SURGICAL FINE-TUNING IMPROVES ADAPTATION TO DISTRIBUTION SHIFTS

Abstract

A common approach to transfer learning under distribution shift is to fine-tune the last few layers of a pre-trained model, preserving learned features while also adapting to the new task. This paper shows that in such settings, selectively fine-tuning a subset of layers (which we term surgical fine-tuning) matches or outperforms commonly used fine-tuning approaches. Moreover, the type of distribution shift influences which subset is more effective to tune: for example, for image corruptions, fine-tuning only the first few layers works best. We validate our findings systematically across seven real-world data tasks spanning three types of distribution shifts. Theoretically, we prove that for two-layer neural networks in an idealized setting, first-layer tuning can outperform fine-tuning all layers. Intuitively, fine-tuning more parameters on a small target dataset can cause information learned during pre-training to be forgotten, and the relevant information depends on the type of shift.

1. INTRODUCTION

While deep neural networks have achieved impressive results in many domains, they are often brittle to even small distribution shifts between the source and target domains (Recht et al., 2019; Hendrycks & Dietterich, 2019; Koh et al., 2021) . While many approaches to robustness attempt to directly generalize to the target distribution after training on source data (Peters et al., 2016; Arjovsky et al., 2019) , an alternative approach is to fine-tune on a small amount of labeled target datapoints. Collecting such small labeled datasets can improve downstream performance in a cost-effective manner while substantially outperforming domain generalization and unsupervised adaptation methods (Rosenfeld et al., 2022; Kirichenko et al., 2022) . We therefore focus on settings where we first train a model on a relatively large source dataset and then fine-tune the pre-trained model on a small target dataset, as a means of adapting to distribution shifts. The motivation behind existing fine-tuning methods is to fit the new data while also preserving the information obtained during the pre-training phase.

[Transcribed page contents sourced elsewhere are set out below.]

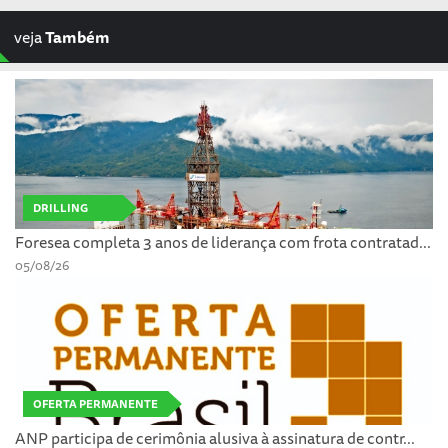
veja
Também
DRILLING
Foresea completa 3 anos de liderança com frota contratad...
05/08/26
OFERTA PERMANENTE
ANP participa de cerimônia alusiva à assinatura de contr...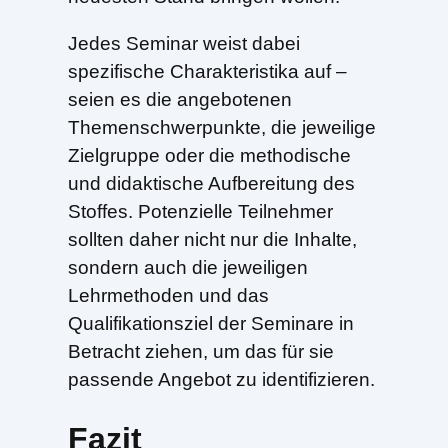
Jedes Seminar weist dabei
spezifische Charakteristika auf –
seien es die angebotenen
Themenschwerpunkte, die jeweilige
Zielgruppe oder die methodische
und didaktische Aufbereitung des
Stoffes. Potenzielle Teilnehmer
sollten daher nicht nur die Inhalte,
sondern auch die jeweiligen
Lehrmethoden und das
Qualifikationsziel der Seminare in
Betracht ziehen, um das für sie
passende Angebot zu identifizieren.
Fazit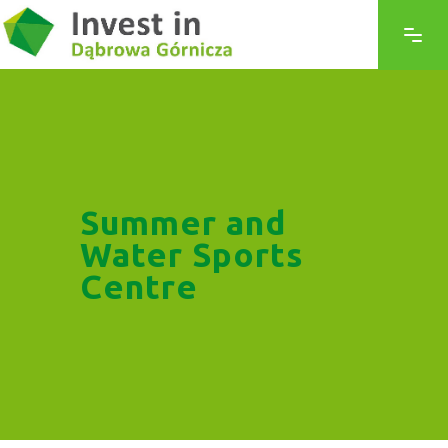
Summer and
Water Sports
Centre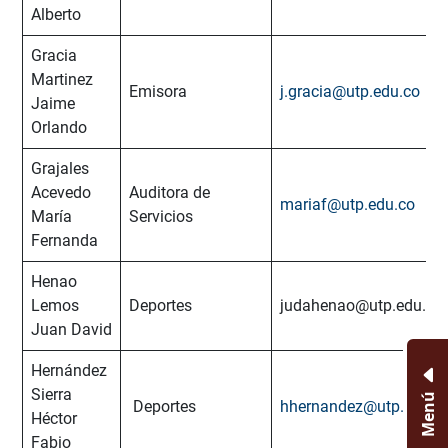
Alberto
Gracia
Martinez
Emisora
j.gracia@utp.edu.co
Jaime
Orlando
Grajales
Acevedo
Auditora de
mariaf@utp.edu.co
María
Servicios
Fernanda
Henao
Lemos
Deportes
judahenao@utp.edu.co
Juan David
Hernández
Sierra
Menú
Deportes
hhernandez@utp.edu.c
Héctor
Fabio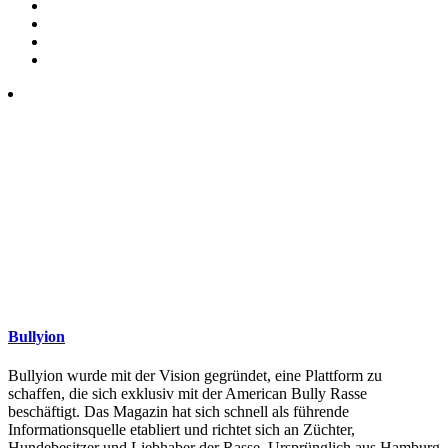
Bullyion
Bullyion wurde mit der Vision gegründet, eine Plattform zu
schaffen, die sich exklusiv mit der American Bully Rasse
beschäftigt. Das Magazin hat sich schnell als führende
Informationsquelle etabliert und richtet sich an Züchter,
Hundebesitzer und Liebhaber der Rasse. Ursprünglich aus Hamburg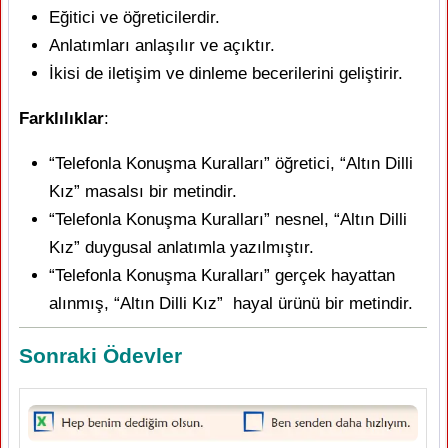
Eğitici ve öğreticilerdir.
Anlatımları anlaşılır ve açıktır.
İkisi de iletişim ve dinleme becerilerini geliştirir.
Farklılıklar
:
“Telefonla Konuşma Kuralları” öğretici, “Altın Dilli
Kız” masalsı bir metindir.
“Telefonla Konuşma Kuralları” nesnel, “Altın Dilli
Kız” duygusal anlatımla yazılmıştır.
“Telefonla Konuşma Kuralları” gerçek hayattan
alınmış, “Altın Dilli Kız” hayal ürünü bir metindir.
Sonraki Ödevler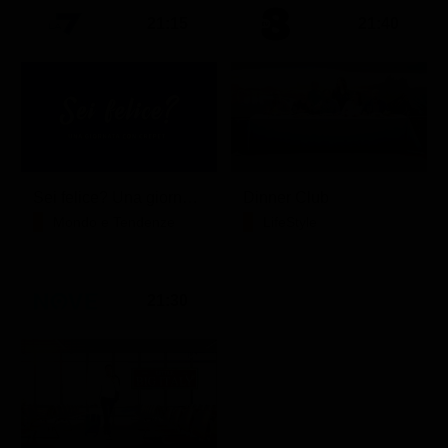
21:15
21:40
Sei felice? Una giornata con Crepet
Dinner Club
Mondo e Tendenze
LifeStyle
21:30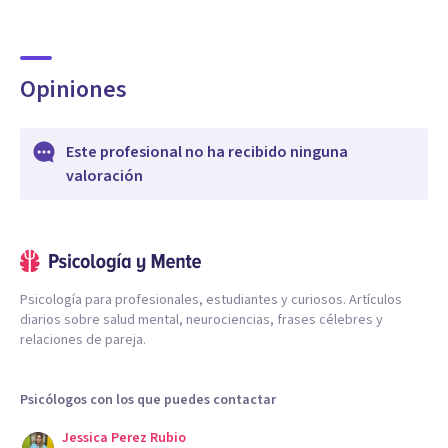
Opiniones
Este profesional no ha recibido ninguna
valoración
Psicología para profesionales, estudiantes y curiosos. Artículos
diarios sobre salud mental, neurociencias, frases célebres y
relaciones de pareja.
Psicólogos con los que puedes contactar
Jessica Perez Rubio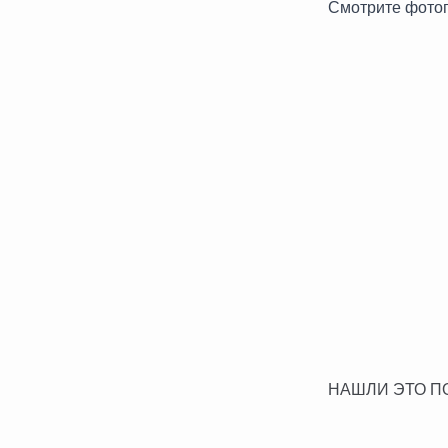
Смотрите фотог
НАШЛИ ЭТО П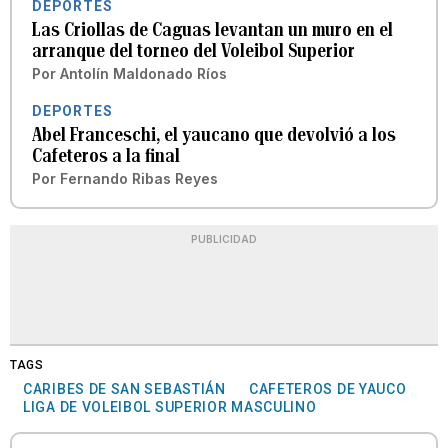
DEPORTES
Las Criollas de Caguas levantan un muro en el
arranque del torneo del Voleibol Superior
Por
Antolín Maldonado Ríos
DEPORTES
Abel Franceschi, el yaucano que devolvió a los
Cafeteros a la final
Por
Fernando Ribas Reyes
PUBLICIDAD
TAGS
CARIBES DE SAN SEBASTIÁN
CAFETEROS DE YAUCO
LIGA DE VOLEIBOL SUPERIOR MASCULINO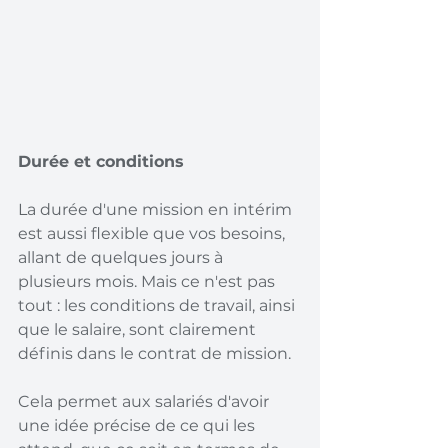
Durée et conditions
La durée d'une mission en intérim
est aussi flexible que vos besoins, 
allant de quelques jours à 
plusieurs mois. Mais ce n'est pas 
tout : les conditions de travail, ainsi 
que le salaire, sont clairement 
définis dans le contrat de mission.
Cela permet aux salariés d'avoir 
une idée précise de ce qui les 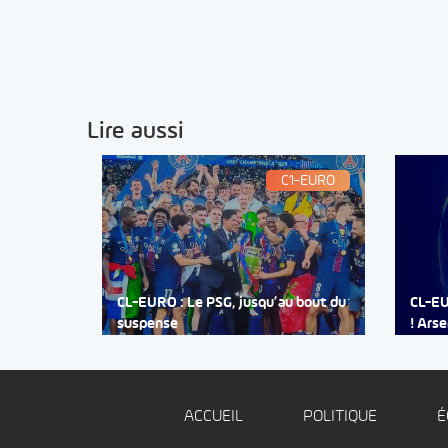
Lire aussi
C1-EURO
CL-EURO : Le PSG, jusqu’au bout du
CL-EU
suspense
! Arse
ACCUEIL
POLITIQUE
É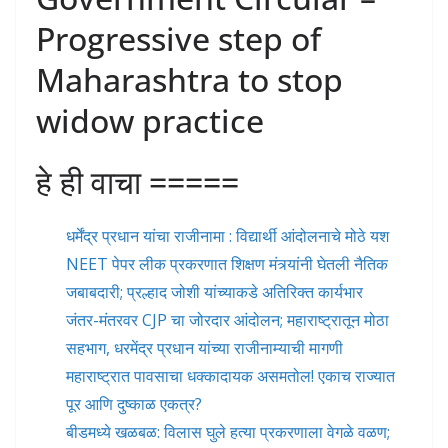
Progressive step of
Maharashtra to stop
widow practice
हे ही वाचा =====
धर्मेंद्र प्रधान यांचा राजीनामा : विद्यार्थी आंदोलनाचे मोठे यश
NEET पेपर लीक प्रकरणात शिक्षण मंत्र्यांनी घेतली नैतिक
जबाबदारी; प्रल्हाद जोशी यांच्याकडे अतिरिक्त कार्यभार
जंतर-मंतरवर CJP चा जोरदार आंदोलन; महाराष्ट्रातून मोठा
सहभाग, धरमेंद्र प्रधान यांच्या राजीनाम्याची मागणी
महाराष्ट्रात पावसाचा धक्कादायक असमतोल! एकाच राज्यात
पूर आणि दुष्काळ एकत्र?
बीडमध्ये खळबळ: विलास घुले हत्या प्रकरणाला वेगळे वळण;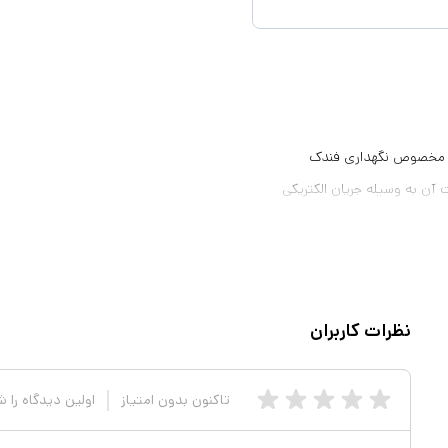
 آن به وسیله جریان الکتریکی
نظرات کاربران
تاکنون بدون امتیاز
اولین دیدگاه را 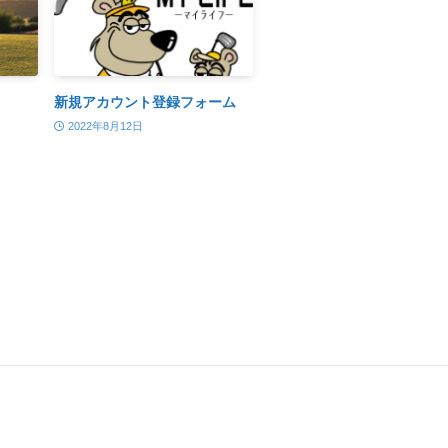
新規アカウント登録フォーム
2022年8月12日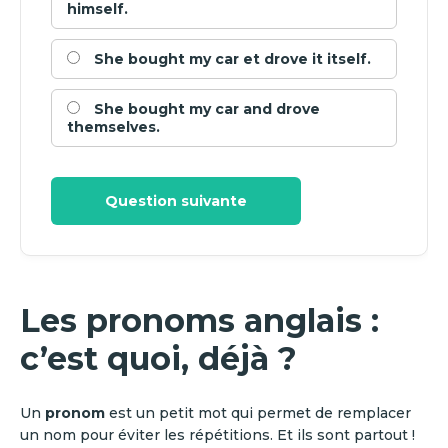
himself.
She bought my car et drove it itself.
She bought my car and drove
themselves.
Question suivante
Les pronoms anglais :
c’est quoi, déjà ?
Un
pronom
est un petit mot qui permet de remplacer
un nom pour éviter les répétitions. Et ils sont partout !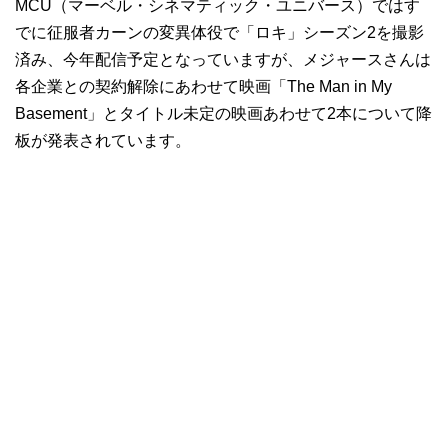
MCU（マーベル・シネマティック・ユニバース）ではす
でに征服者カーンの変異体役で「ロキ」シーズン2を撮影
済み、今年配信予定となっていますが、メジャースさんは
各企業との契約解除にあわせて映画「The Man in My
Basement」とタイトル未定の映画あわせて2本について降
板が発表されています。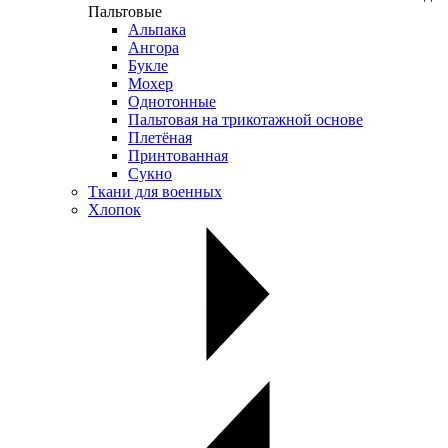
Пальтовые
Альпака
Ангора
Букле
Мохер
Однотонные
Пальтовая на трикотажной основе
Плетёная
Принтованная
Сукно
Ткани для военных
Хлопок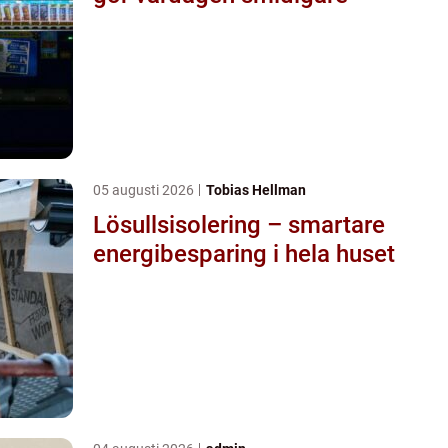
05 augusti 2026
Tobias Hellman
Lösullsisolering – smartare
energibesparing i hela huset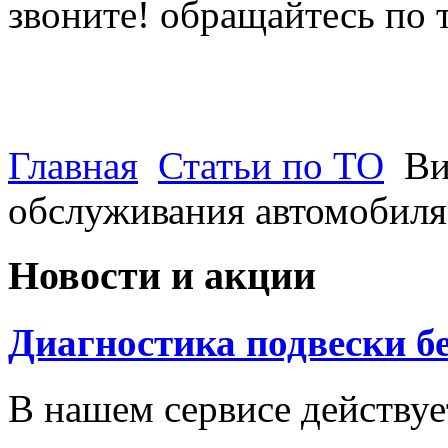
звоните! обращайтесь по 
(812) 027 22 99
(812) 073 90 98
Главная
Статьи по ТО
Ви
обслуживания автомобиля
Новости и акции
Диагностика подвески б
В нашем сервисе действуе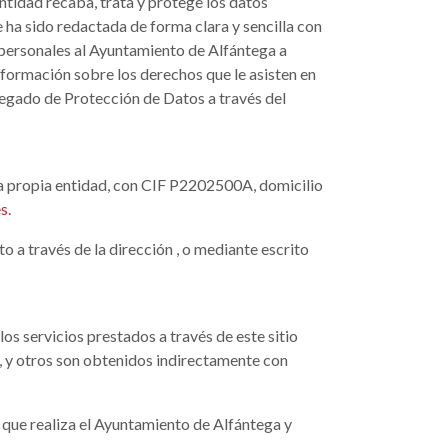
ntidad recaba, trata y protege los datos
 ha sido redactada de forma clara y sencilla con
s personales al Ayuntamiento de Alfántega a
información sobre los derechos que le asisten en
elegado de Protección de Datos a través del
 la propia entidad, con CIF P2202500A, domicilio
es
.
o a través de la dirección
, o mediante escrito
s servicios prestados a través de este sitio
, y otros son obtenidos indirectamente con
 que realiza el Ayuntamiento de Alfántega y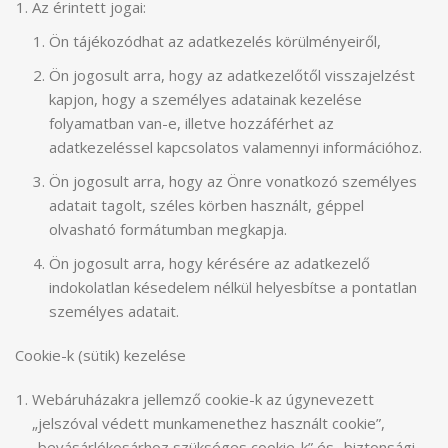
Az érintett jogai:
Ön tájékozódhat az adatkezelés körülményeiről,
Ön jogosult arra, hogy az adatkezelőtől visszajelzést
kapjon, hogy a személyes adatainak kezelése
folyamatban van-e, illetve hozzáférhet az
adatkezeléssel kapcsolatos valamennyi információhoz.
Ön jogosult arra, hogy az Önre vonatkozó személyes
adatait tagolt, széles körben használt, géppel
olvasható formátumban megkapja.
Ön jogosult arra, hogy kérésére az adatkezelő
indokolatlan késedelem nélkül helyesbítse a pontatlan
személyes adatait.
Cookie-k (sütik) kezelése
Webáruházakra jellemző cookie-k az úgynevezett
„jelszóval védett munkamenethez használt cookie”,
„bevásárlókosárhoz szükséges cookie-k” és „biztonsági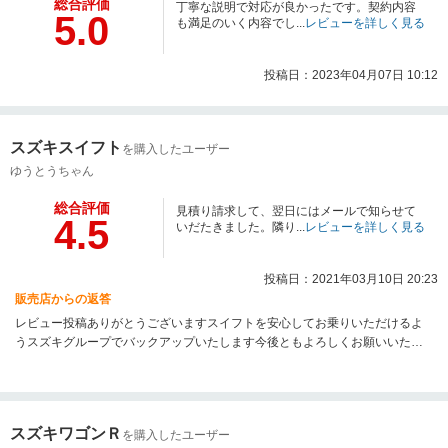
総合評価
丁寧な説明で対応が良かったです。契約内容
5.0
も満足のいく内容でし...
レビューを詳しく見る
投稿日：2023年04月07日 10:12
スズキスイフト
を購入したユーザー
ゆうとうちゃん
総合評価
見積り請求して、翌日にはメールで知らせて
4.5
いだたきました。隣り...
レビューを詳しく見る
投稿日：2021年03月10日 20:23
販売店からの返答
レビュー投稿ありがとうございますスイフトを安心してお乗りいただけるよ
うスズキグループでバックアップいたします今後ともよろしくお願いいたし
ます。
スズキワゴンＲ
を購入したユーザー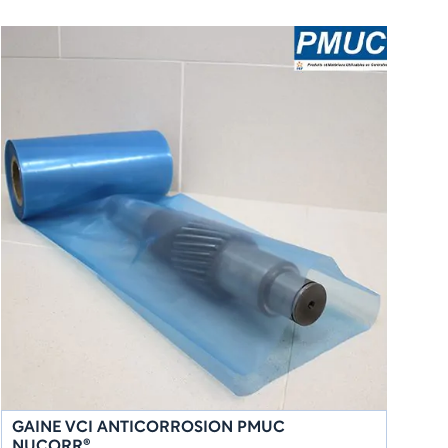
GAINE VCI ANTICORROSION PMUC
NUCORR®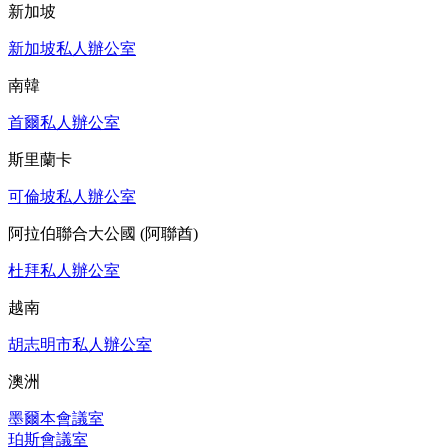
新加坡
新加坡私人辦公室
南韓
首爾私人辦公室
斯里蘭卡
可倫坡私人辦公室
阿拉伯聯合大公國 (阿聯酋)
杜拜私人辦公室
越南
胡志明市私人辦公室
澳洲
墨爾本會議室
珀斯會議室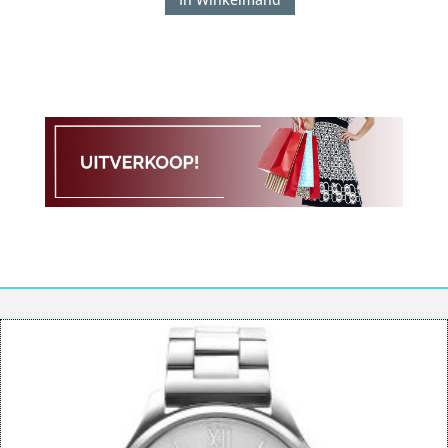
Watch
ZIW1035
aantal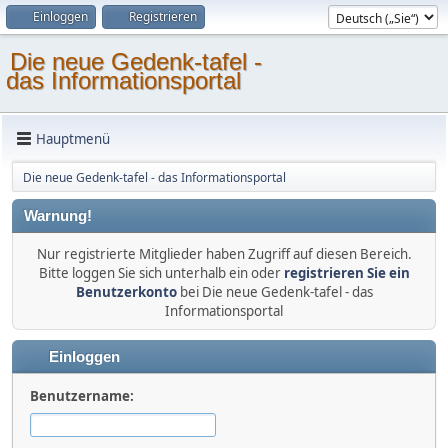
Einloggen
Registrieren
Die neue Gedenk-tafel -
das Informationsportal
Hauptmenü
Die neue Gedenk-tafel - das Informationsportal
Warnung!
Nur registrierte Mitglieder haben Zugriff auf diesen Bereich.
Bitte loggen Sie sich unterhalb ein oder
registrieren Sie ein
Benutzerkonto
bei Die neue Gedenk-tafel - das
Informationsportal
Einloggen
Benutzername: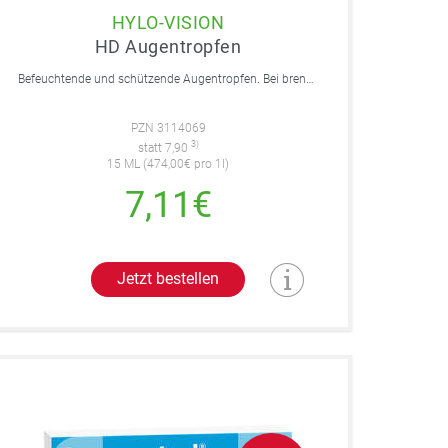
HYLO-VISION
HD Augentropfen
Befeuchtende und schützende Augentropfen. Bei brennenden und tränenden Augen und Sandkorngefühl.
PZN 3114069
3)
statt 7,90
15 ML (474,00€ pro 1l)
7,11€
Jetzt bestellen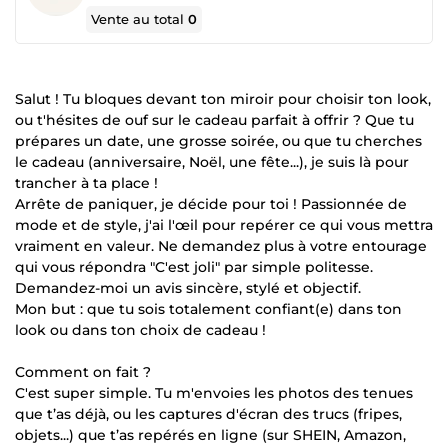
Vente au total
0
Salut ! Tu bloques devant ton miroir pour choisir ton look,
ou t'hésites de ouf sur le cadeau parfait à offrir ? Que tu
prépares un date, une grosse soirée, ou que tu cherches
le cadeau (anniversaire, Noël, une fête...), je suis là pour
trancher à ta place !
Arrête de paniquer, je décide pour toi ! Passionnée de
mode et de style, j'ai l'œil pour repérer ce qui vous mettra
vraiment en valeur. Ne demandez plus à votre entourage
qui vous répondra "C'est joli" par simple politesse.
Demandez-moi un avis sincère, stylé et objectif.
Mon but : que tu sois totalement confiant(e) dans ton
look ou dans ton choix de cadeau !
Comment on fait ?
C'est super simple. Tu m'envoies les photos des tenues
que t’as déjà, ou les captures d'écran des trucs (fripes,
objets...) que t’as repérés en ligne (sur SHEIN, Amazon,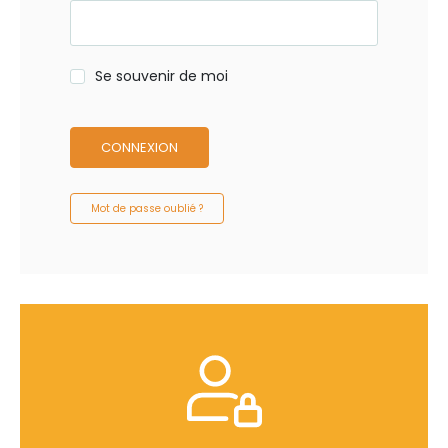
Se souvenir de moi
CONNEXION
Mot de passe oublié ?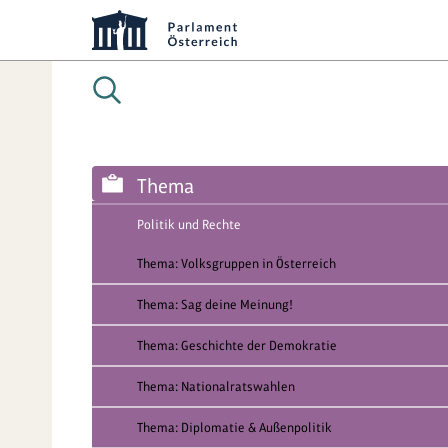
Thema
Politik und Rechte
Thema: Volksgruppen in Österreich
Thema: Sag deine Meinung!
Thema: Geschichte der Demokratie
Thema: Nationalratswahlen
Thema: Diplomatie & Außenpolitik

Such information preservation is critical for successful transfer learning, especially in scenarios where the source and target distributions share a lot of information despite the distribution shift. To reduce overfitting during fine-tuning, existing works have proposed using a smaller learning rate compared to initial pretraining (Kornblith et al., 2019; Li et al., 2020) , freezing the early backbone layers and gradually unfreezing (Howard & Ruder, 2018; Mukherjee & Awadallah, 2019; Romero et al., 2020) , or using a different learning rate for each layer (Ro & Choi, 2021; Shen et al., 2021) . We present a result in which preserving information in a non-standard way results in better performance. Contrary to conventional wisdom that one should fine-tune the last few layers to re-use the learned features, we observe that fine-tuning only the early layers of the network results in better performance on image corruption datasets such as CIFAR-10-C (Hendrycks & Dietterich, 2019). More specifically, as an initial finding, when transferring a model pretrained on CIFAR-10 to CIFAR-10-C by fine-tuning on a small amount of labeled corrupted images, fine-tuning only the first block of layers and freezing the others outperforms full fine-tuning on all parameters by almost 3% on average on unseen corrupted images.